» **Problem to solve**
Once the line containing "Carriles Centrales de Juan Gil Preciado con" is found in the entries below, restate it and each following line word for word, stopping after the line containing "МУНИЦИПАЛЬНЫЕ ОРГАНЫ ВЛАСТИ".

» **Collected data**
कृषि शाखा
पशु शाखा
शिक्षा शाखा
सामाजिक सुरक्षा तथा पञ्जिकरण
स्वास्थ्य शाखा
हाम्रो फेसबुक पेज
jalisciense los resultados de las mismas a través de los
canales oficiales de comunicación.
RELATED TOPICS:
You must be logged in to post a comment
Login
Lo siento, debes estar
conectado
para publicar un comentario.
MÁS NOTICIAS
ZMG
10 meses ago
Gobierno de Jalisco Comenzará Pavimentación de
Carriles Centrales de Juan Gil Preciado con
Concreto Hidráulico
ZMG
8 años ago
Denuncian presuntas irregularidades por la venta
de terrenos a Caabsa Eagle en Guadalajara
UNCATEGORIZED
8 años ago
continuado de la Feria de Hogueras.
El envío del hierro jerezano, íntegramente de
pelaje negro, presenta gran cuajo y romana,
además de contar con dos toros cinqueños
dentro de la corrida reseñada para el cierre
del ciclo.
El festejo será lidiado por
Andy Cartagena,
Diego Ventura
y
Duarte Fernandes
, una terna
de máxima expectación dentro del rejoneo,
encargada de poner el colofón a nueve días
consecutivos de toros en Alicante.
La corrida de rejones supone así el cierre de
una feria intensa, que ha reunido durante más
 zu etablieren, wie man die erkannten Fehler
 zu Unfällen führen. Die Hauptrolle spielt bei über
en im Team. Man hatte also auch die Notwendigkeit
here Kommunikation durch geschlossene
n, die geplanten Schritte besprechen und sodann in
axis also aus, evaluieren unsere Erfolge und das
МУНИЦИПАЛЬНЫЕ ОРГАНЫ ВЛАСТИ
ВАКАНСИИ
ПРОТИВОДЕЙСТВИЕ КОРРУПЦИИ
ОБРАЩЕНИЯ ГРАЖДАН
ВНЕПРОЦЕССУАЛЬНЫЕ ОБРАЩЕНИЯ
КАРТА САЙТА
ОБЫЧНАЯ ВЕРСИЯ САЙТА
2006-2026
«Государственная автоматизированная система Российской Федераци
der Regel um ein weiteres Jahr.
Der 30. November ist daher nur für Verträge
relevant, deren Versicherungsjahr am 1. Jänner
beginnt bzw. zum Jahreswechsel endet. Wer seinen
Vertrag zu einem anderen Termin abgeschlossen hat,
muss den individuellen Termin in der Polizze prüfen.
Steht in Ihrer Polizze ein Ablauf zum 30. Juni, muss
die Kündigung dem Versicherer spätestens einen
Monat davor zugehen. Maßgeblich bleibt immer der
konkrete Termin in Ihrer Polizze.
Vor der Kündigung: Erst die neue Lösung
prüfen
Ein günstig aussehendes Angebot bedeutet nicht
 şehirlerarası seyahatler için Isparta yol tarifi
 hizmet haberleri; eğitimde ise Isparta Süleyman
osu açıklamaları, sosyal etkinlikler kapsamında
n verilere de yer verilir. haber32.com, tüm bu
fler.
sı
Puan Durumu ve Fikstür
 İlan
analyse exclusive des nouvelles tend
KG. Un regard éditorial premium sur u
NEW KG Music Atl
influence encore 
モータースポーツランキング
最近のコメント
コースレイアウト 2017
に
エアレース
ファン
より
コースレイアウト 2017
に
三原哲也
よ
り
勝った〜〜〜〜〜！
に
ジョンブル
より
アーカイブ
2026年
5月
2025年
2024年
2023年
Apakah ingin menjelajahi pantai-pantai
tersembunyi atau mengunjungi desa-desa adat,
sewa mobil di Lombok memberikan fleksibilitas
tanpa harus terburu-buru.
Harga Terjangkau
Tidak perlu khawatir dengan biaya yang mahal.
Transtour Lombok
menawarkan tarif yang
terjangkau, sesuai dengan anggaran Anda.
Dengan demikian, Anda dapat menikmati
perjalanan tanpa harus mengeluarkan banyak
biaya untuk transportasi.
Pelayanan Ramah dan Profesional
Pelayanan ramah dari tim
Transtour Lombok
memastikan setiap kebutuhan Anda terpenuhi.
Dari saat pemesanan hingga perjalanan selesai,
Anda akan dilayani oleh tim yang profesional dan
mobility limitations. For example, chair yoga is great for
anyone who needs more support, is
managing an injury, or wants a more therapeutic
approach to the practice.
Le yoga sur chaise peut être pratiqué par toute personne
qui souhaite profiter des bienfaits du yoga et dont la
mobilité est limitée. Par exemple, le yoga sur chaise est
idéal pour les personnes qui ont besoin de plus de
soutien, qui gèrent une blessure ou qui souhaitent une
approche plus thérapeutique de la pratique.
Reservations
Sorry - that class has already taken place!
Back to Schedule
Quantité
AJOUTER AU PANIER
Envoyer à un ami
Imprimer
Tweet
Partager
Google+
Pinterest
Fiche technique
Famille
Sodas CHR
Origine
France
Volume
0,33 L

» **Your solution**
Carriles Centrales de Juan Gil Preciado con
Concreto Hidráulico
ZMG
8 años ago
Denuncian presuntas irregularidades por la venta
de terrenos a Caabsa Eagle en Guadalajara
UNCATEGORIZED
8 años ago
continuado de la Feria de Hogueras.
El envío del hierro jerezano, íntegramente de
pelaje negro, presenta gran cuajo y romana,
además de contar con dos toros cinqueños
dentro de la corrida reseñada para el cierre
del ciclo.
El festejo será lidiado por
Andy Cartagena,
Diego Ventura
y
Duarte Fernandes
, una terna
de máxima expectación dentro del rejoneo,
encargada de poner el colofón a nueve días
consecutivos de toros en Alicante.
La corrida de rejones supone así el cierre de
una feria intensa, que ha reunido durante más
 zu etablieren, wie man die erkannten Fehler
 zu Unfällen führen. Die Hauptrolle spielt bei über
en im Team. Man hatte also auch die Notwendigkeit
here Kommunikation durch geschlossene
n, die geplanten Schritte besprechen und sodann in
axis also aus, evaluieren unsere Erfolge und das
МУНИЦИПАЛЬНЫЕ ОРГАНЫ ВЛАСТИ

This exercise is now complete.